Rewrite the stretch from the start of the data through the line containing "0.005390, 0.526135, -0.464421]]", replacing "decimals" with "decimal places" and changing nothing else.

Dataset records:

◆ ◆ ◆ ◆

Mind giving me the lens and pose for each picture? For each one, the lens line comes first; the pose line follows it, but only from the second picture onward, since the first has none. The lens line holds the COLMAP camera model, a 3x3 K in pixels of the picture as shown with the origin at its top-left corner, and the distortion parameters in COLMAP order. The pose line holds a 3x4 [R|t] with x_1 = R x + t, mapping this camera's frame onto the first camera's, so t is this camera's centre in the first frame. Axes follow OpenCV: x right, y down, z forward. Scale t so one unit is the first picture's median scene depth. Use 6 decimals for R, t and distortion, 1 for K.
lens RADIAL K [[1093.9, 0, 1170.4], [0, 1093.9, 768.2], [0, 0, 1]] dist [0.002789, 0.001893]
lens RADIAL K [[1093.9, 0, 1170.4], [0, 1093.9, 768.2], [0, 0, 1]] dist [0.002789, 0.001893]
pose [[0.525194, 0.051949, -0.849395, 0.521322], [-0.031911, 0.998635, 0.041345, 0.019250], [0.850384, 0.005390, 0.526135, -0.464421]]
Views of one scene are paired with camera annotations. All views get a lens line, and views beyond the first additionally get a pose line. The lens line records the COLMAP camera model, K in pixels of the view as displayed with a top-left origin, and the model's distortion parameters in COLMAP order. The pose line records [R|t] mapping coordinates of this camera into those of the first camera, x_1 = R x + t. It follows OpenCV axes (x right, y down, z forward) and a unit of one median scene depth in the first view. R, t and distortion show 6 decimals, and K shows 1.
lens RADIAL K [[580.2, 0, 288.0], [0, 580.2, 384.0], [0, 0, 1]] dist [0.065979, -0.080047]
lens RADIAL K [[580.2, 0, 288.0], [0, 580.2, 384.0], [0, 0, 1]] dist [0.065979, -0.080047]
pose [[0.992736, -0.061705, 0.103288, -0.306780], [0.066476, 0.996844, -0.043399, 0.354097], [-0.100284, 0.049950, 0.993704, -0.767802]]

◆ ◆ ◆ ◆

Finished task
Mind giving me the lens and pose for each picture? For each one, the lens line comes first; the pose line follows it, but only from the second picture onward, since the first has none. The lens line holds the COLMAP camera model, a 3x3 K in pixels of the picture as shown with the origin at its top-left corner, and the distortion parameters in COLMAP order. The pose line holds a 3x4 [R|t] with x_1 = R x + t, mapping this camera's frame onto the first camera's, so t is this camera's centre in the first frame. Axes follow OpenCV: x right, y down, z forward. Scale t so one unit is the first picture's median scene depth. Use 6 decimal places for R, t and distortion, 1 for K.
lens RADIAL K [[1093.9, 0, 1170.4], [0, 1093.9, 768.2], [0, 0, 1]] dist [0.002789, 0.001893]
lens RADIAL K [[1093.9, 0, 1170.4], [0, 1093.9, 768.2], [0, 0, 1]] dist [0.002789, 0.001893]
pose [[0.525194, 0.051949, -0.849395, 0.521322], [-0.031911, 0.998635, 0.041345, 0.019250], [0.850384, 0.005390, 0.526135, -0.464421]]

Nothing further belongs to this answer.